Hence arose a great wave of religious emotion scarcely represented in our tradition, but affecting every oracle and popular temple from Caria to Italy. The main expression of this movement was Orphism. It appears first as an outburst of personal miracle-working religion in connection with Dionysus-worship. We can make out many of the cardinal tenets. It believed in sin and the sacerdotal purging of sin; in the immortality and divinity of the soul; in eternal reward beyond the grave to the 'pure' and the 'impure' -- of course, none but the initiated being ultimately quite pure; and in the incarnation and suffering of Dionysus-Zagreus. Zagreus was the son of Zeus and the Maiden (Korê); he was torn asunder by Titans, who were then blasted by the thunderbolt. Man's body is made of their dead ashes, and his soul of the living blood of Zagreus. Zagreus was born again of Zeus and the mortal woman Sernelê; lived as man, yet god; was received into heaven and became the highest, in a sense the only, god. An individual worshipper of Bacchus could develop his divine side till he became himself a 'Bacchos,' his potential divinity realised.

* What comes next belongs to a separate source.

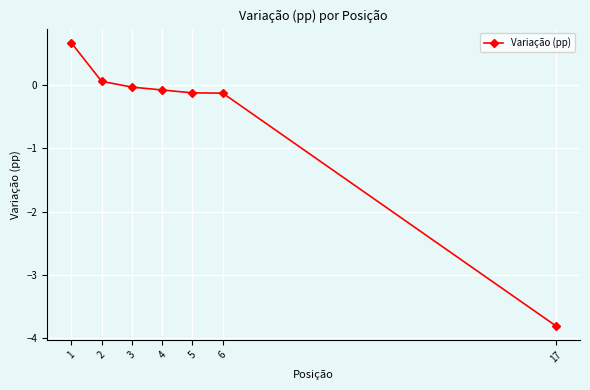

True or false: the data has more than 2 interior local peaks.

False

So a worshipper of Kybêbê in Phrygia became Kybêbos; and many Orphic prophets became Orpheus. The fabled Mænad orgies never appear historically in Greece. The connection with wine was explained away by the elect, and was in reality secondary. Dionysus is the god within, the spirit of worship and inexplicable joy: he appears best in communion with pure souls and the wild things of nature on the solitary mountains under the stars.

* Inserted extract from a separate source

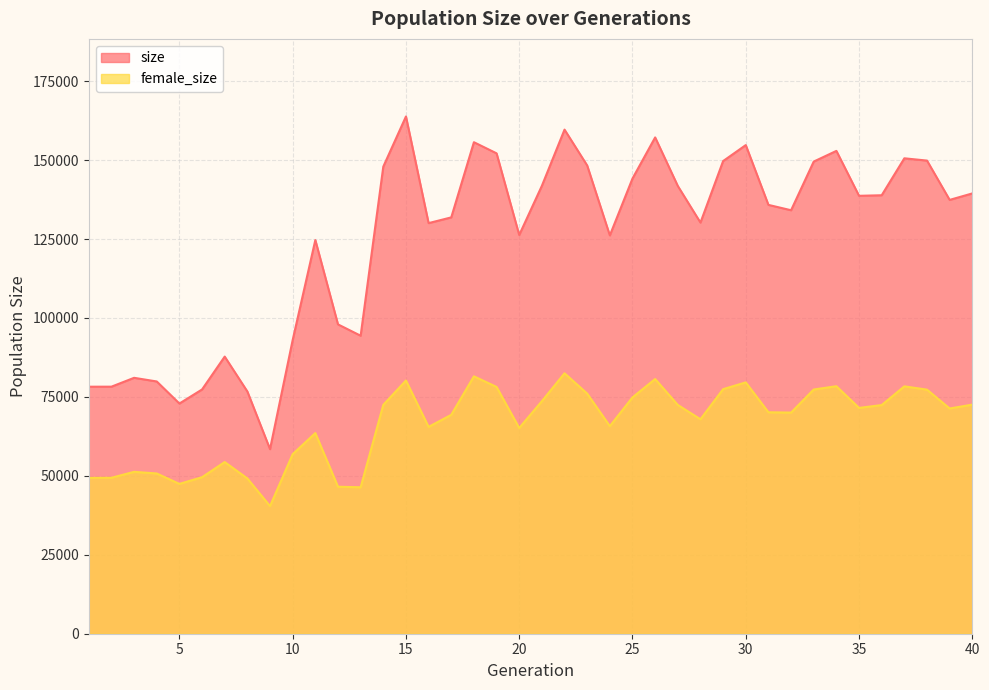

Which series has the largest range (max minus min)?

size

The Orphic hymns brim over with this joy; they are full of repetitions and magniloquence, and make for emotion. The first hymn -- very late but typical -- runs: " I call Hecatê of the Ways, of the Cross-ways, of the darkness, of the Heaven and the Earth and the Sea; saffron-clad goddess of the grave, exulting amid the spirits of the dead, Perseia, lover of loneliness, Queen who holdest the Keys of the World, . . . be present at our pure service with the fulness of joy in thine heart. "

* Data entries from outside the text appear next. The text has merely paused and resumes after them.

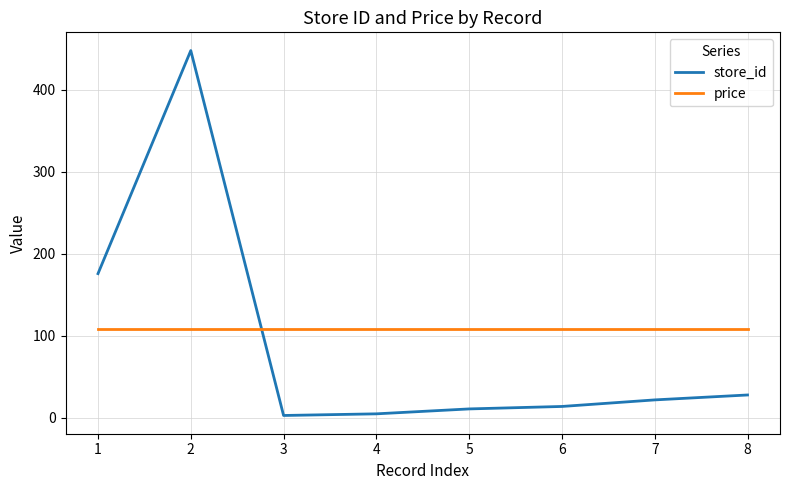

What is the lowest value of the price series?

109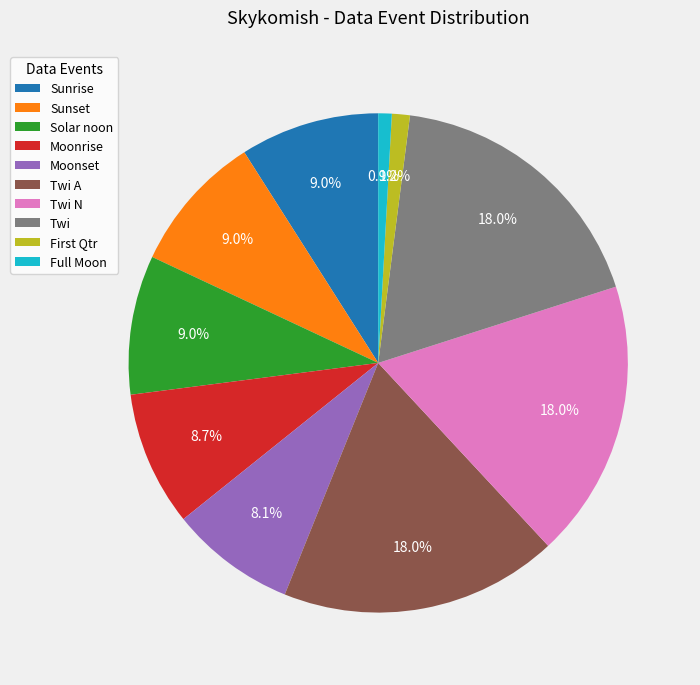

To the nearest percent, what percentage of the pie is Twi?

18%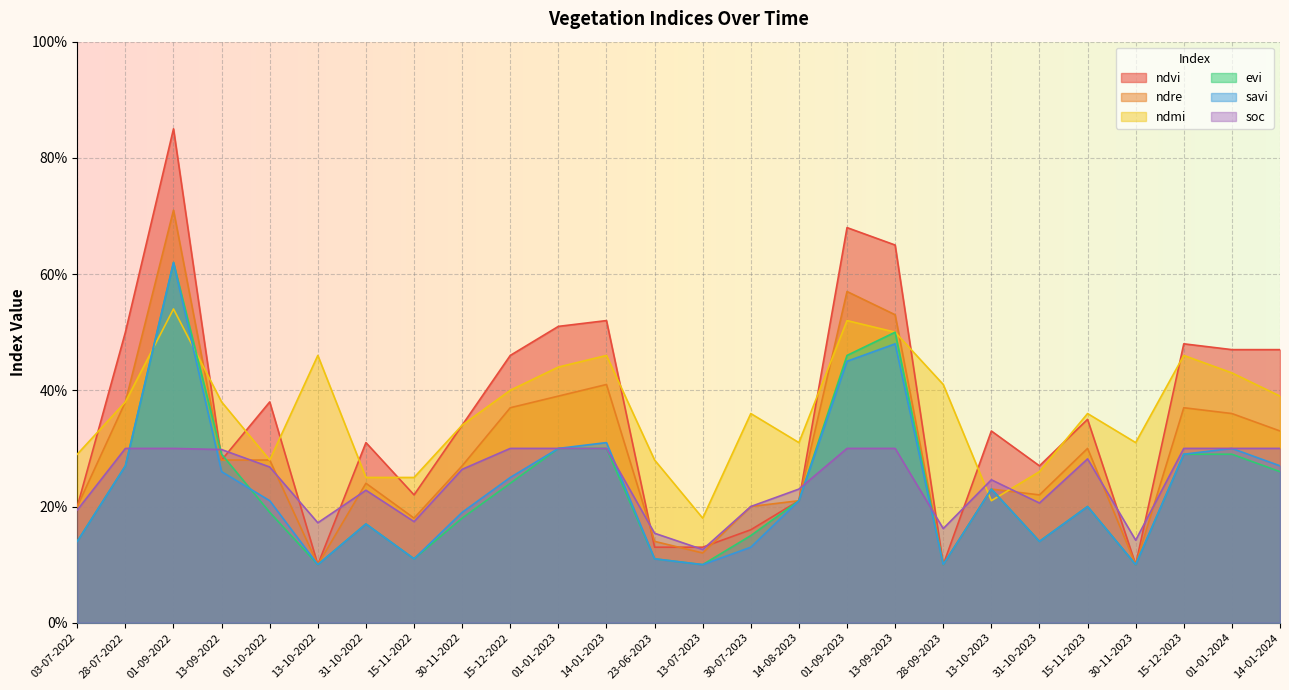

How many series are shown in this chart?

6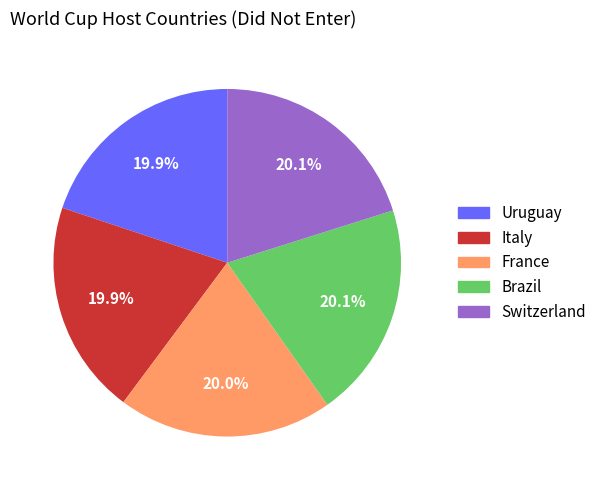

What percentage do France and Brazil together represent?

40.1%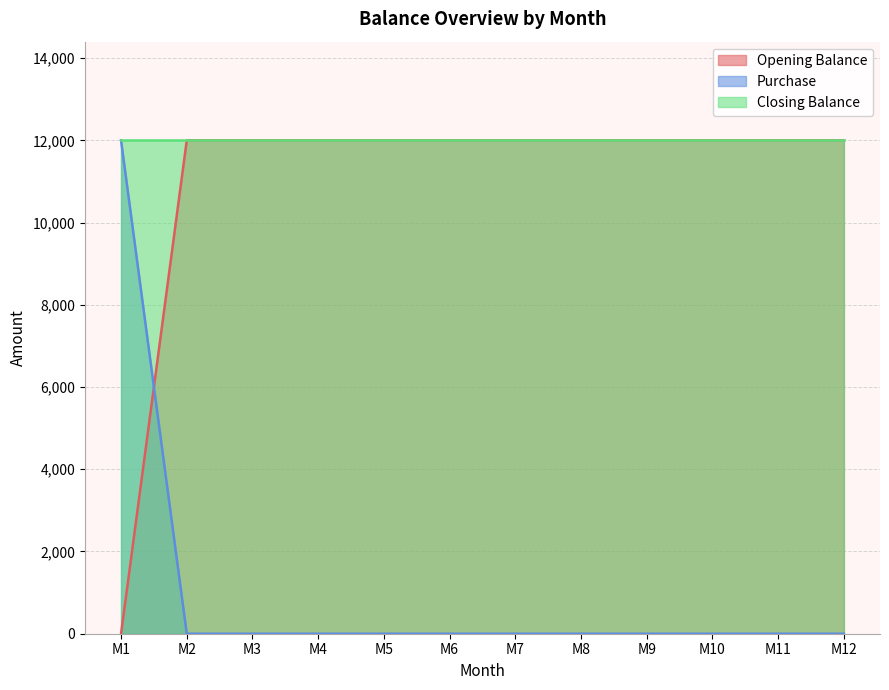

Where do Opening Balance and Purchase first cross each other?

M1 and M2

That hymn dates from the fourth century A.D., and so do most of our complete Orphic poems. We only possess them in their last form, when the religion was a dying thing. But it is a remarkable fact, that there is no century from the fourth A.D. to the sixth B.C. which is without some more or less celebrated Orphic teachers. At the height of the classical epoch, for instance, we know of a strong Orphic 'spirit in Pindar, Empedocles, Ion of Chios, Cratinus the comedian, Prodicus the philosopher, and probably in Euripides. Plato complains of the "crowd of books by Orpheus and Musæus," and inveighs against their doctrine of ceremonial forgiveness of sins. Besides this 'crowd' -- in the case of Musæus it amounted at least to eleven sets of poems and numerous oracles -- there were all kinds of less reputable prophets and purifiers. There was a type called 'Bakis' -- any one sufficiently 'pure' was apparently capable of becoming a Bakis -- whose oracles were a drug in the Athenian market. Epimenides, the medicine-man from Crete, who purified Athens after Kylon's murder, was the reputed author of Argonaulika ,* Purifications ,* and Oracles .* Though he slept twenty years in a cave, he has more claim to reality than a similar figure, Abâris, who went round the world with -- or, as some think, on -- a golden arrow given him by Apollo. Abaâris passed as pre-Homeric; but his reputed poems were founded on the epic of the historical Aristeas of Proconnêsus about the Arimaspi, which contained revelations acquired in trances about the hyperboreans and the griffins. Aristeas appeared in Sicily at the same time that he died in Proconnêsus.

These were hangers-on of Orphism; the head centre seems to have been Onomacritus. He devoted himself to shaping the religious policy of Pisistratus and Hipparchus, and forging or editing ancient Orphic poems. He is never quoted as an independent author. The tradition dislikes him, and says that he was caught in the act of forging an oracle of Musæus, and banished with disgrace by Hipparchus. However, it has to admit that he was a friend of that prince in his exile, 7and it cannot deny that he formed one of the chief influences of the sixth century.